George was born on 31 May 1865, the fourth child of John and Ann(e) Davey nee Dixon. His name was not included on the birth registration on the 6 June 1865. George was one of 12 children born between 1860 and 1885. His father John died in 1888 while his mother Ann died in 1892.

George’s siblings were:

  • 1860 William John
  • 1861 Mary Elizabeth
  • 1863 Hannah Selina
  • 1867 Emma Louisa
  • 1869 Adam
  • 1872 Charles
  • 1873 Thomas
  • 1876 Samuel (Frank?)
  • 1878 Harry
  • 1879 Eliza Amy
  • 1885 Ellen Anne

Marriage and children

When George was 24 he married Martha Jane COLGRAVE who was only 16 at the time. They married at the house of Martha’s father in English Town on 13 March 1890 and the witnesses were her father Francis Colgrave and George’s mother Annie.

George and Martha had a large family born in the Evandale area.

  • 1891 Mary Ann – informant George, farmer at Blessington
  • 1893 Emily Jane – informant George, farmer at English Town
  • 1894 John (Jack) – informant George, farmer at Blessington
  • 1895 James George – informant George, farmer at Blessington
  • 1897 Elizabeth (Lizzie) – informant George, farmer at English Town
  • 1899 Hannah– informant George, farmer at Blessington
  • 1902 George
  • 1904 Elsie
  • 1907 Bertie Leonard
  • 1909 Leila Jessie
  • 1911 Doris Eileen
  • 1914 Frederick Trevor

In March 1891 George signed a requisition asking Eustace N Cameron Esq to be nominated for the House of Assembly representing the Morven (Evandale) district. Others who signed included Francis Colgrave, Francis T Colgrave, Samuel Colgrave, Henry Colgrave, William Colgrave and William Davey.

His working life

In June 1895, George was advanced 20 pounds for his contract with the Evandale Road Trust.

In 1898, George’s tender of 6 pound 10 shillings was accepted for section 1 of the road from Corra Linn to White Hills.

In July 1900, it is mentioned that George has property fronting on the River o Plain Creek and since searching on a map, have also found a Daveys Road which branches off Deddington Road.
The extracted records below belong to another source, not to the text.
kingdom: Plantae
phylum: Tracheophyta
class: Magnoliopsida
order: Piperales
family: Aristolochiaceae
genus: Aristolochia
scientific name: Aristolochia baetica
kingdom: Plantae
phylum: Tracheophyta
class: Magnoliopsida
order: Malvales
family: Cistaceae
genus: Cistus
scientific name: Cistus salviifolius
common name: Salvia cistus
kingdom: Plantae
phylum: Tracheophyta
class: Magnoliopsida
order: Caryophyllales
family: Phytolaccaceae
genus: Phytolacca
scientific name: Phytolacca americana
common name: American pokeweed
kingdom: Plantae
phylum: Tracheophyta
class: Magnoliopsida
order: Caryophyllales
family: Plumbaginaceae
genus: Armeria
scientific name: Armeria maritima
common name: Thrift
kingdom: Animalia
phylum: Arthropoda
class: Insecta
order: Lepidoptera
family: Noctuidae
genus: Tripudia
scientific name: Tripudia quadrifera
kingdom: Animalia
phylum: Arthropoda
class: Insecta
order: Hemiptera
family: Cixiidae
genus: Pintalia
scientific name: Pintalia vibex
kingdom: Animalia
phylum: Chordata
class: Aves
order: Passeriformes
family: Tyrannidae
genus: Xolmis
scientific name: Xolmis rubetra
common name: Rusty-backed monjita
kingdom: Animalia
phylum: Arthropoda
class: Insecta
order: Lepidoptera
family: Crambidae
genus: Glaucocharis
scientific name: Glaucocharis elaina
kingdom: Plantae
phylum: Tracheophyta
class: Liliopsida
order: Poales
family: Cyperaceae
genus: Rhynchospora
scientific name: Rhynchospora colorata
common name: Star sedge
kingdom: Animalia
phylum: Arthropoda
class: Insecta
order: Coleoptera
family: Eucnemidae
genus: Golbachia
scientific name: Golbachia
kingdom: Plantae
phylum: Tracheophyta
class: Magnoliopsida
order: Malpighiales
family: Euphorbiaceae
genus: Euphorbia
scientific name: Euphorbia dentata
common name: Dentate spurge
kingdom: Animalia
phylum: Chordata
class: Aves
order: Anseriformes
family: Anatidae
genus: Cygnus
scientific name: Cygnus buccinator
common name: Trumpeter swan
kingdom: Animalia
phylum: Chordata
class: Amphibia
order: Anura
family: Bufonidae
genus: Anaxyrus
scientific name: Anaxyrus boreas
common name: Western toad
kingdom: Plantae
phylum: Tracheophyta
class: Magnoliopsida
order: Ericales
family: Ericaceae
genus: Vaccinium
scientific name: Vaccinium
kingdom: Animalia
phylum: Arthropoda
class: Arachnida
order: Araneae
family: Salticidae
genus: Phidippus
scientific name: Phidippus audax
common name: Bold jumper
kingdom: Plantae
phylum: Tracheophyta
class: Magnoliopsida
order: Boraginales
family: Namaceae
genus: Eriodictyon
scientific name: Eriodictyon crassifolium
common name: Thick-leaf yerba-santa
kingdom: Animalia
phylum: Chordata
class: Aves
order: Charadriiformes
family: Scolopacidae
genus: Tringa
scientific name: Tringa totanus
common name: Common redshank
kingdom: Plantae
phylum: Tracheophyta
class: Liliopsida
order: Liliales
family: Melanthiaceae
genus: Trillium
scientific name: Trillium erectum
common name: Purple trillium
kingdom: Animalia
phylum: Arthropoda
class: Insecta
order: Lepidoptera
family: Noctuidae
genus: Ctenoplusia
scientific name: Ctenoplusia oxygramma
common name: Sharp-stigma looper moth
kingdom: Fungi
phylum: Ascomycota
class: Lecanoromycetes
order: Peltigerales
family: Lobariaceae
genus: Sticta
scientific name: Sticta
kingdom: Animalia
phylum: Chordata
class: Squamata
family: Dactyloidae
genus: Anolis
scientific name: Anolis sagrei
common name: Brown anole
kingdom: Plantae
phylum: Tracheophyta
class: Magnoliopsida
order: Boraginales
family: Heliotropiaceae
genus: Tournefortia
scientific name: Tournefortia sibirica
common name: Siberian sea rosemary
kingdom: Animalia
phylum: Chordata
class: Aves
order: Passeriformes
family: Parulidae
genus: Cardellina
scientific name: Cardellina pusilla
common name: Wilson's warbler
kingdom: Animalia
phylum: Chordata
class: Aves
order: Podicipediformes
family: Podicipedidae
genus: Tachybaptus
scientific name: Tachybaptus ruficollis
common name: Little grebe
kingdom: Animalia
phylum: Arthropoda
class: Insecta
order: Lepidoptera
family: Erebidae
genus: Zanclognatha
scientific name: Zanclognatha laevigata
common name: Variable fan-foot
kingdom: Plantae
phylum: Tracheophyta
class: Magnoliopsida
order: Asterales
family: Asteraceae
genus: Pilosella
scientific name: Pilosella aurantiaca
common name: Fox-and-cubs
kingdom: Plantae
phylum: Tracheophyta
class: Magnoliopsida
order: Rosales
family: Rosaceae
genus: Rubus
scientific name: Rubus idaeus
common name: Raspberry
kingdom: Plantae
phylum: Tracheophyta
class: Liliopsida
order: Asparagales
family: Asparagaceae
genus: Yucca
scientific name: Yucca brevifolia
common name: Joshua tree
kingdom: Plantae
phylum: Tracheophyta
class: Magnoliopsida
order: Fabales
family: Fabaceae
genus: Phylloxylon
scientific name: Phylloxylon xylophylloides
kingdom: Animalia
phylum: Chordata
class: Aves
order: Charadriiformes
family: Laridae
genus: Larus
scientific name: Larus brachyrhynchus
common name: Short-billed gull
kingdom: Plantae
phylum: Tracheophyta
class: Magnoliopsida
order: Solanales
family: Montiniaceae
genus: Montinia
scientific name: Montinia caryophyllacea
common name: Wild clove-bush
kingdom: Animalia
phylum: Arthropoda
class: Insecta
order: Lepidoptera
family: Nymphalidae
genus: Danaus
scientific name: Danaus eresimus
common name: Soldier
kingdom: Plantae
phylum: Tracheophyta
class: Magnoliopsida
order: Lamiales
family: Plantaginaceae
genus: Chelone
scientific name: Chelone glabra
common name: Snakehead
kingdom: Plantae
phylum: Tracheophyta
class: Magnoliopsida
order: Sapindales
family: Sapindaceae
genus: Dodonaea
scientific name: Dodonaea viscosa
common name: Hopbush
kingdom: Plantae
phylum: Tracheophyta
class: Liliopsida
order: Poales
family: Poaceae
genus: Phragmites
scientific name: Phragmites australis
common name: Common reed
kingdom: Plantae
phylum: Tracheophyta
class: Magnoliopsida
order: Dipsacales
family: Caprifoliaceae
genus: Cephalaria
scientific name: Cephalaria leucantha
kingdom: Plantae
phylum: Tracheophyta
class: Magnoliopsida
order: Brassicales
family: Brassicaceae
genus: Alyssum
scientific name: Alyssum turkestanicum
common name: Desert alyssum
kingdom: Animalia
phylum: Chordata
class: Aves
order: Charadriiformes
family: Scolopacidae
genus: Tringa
This is probably where I drove to many years ago to find the house where my grandmother Hannah had been brought up as a child.

Scale 1cm to 2.5km Red mark is River O Plain Creek near Daveys Road

In 1901, he built a road from Lilybourne to the Daveys and was paid 73 pounds 4 shillings and 11 pence. I haven’t been able to find a place called Lilybourne so maybe it was a property name instead.

In 1904, he won the tender for building a road from Wisloca to Steppes near Evandale. The only Steppes I knew was a property over near Bothwell in the Central Highlands far away from Evandale. It wasn’t until 1907 that the balance owing George was paid by the Evandale Road Trust.

By 1910 he was reforming and metalling 7 chains of road from English Town to F Colgraves and being paid 30 shillings per chain. This was Tender no 25.

At the Evandale Council meeting on Monday 3 April 1911, the Davey brothers and others had written letters about using money to improve roads in their area.

George was also involved with improving roads from Patterdale to Uplands near Deddington. Contract no 13 in September 1911.

By March 1912 he was boxing and metalling a road at Whisloca Flats near Blessington as well as building a bridge at Nile Farm near Deddington. Later in the year gravelling road from Boyd’s Culvert towards Lilybourne.

In 1913, part of George’s property was acquired to be used as a public road.

I’m wondering how George had time to be a farmer when he was building roads so often in the district he lived.

George died in November 1914, this was 20 years before my mother was born, so she never met her grandfather. His last son Frederick was only a month old when his father died in Launceston. George must have been ill as he wrote his last will on 29 October 1914 and three days later, he died.

George had been a farmer at Deddington according to his will which was proved in 1915. George left all his worldly goods and chattels to his wife Martha Jane who died in 1954, two years before I was born.

George is buried at St Andrews Uniting Church Cemetery in Evandale, northern Tasmania with his wife as well as two daughters who died young, Elsie aged 11 and Leila aged 7.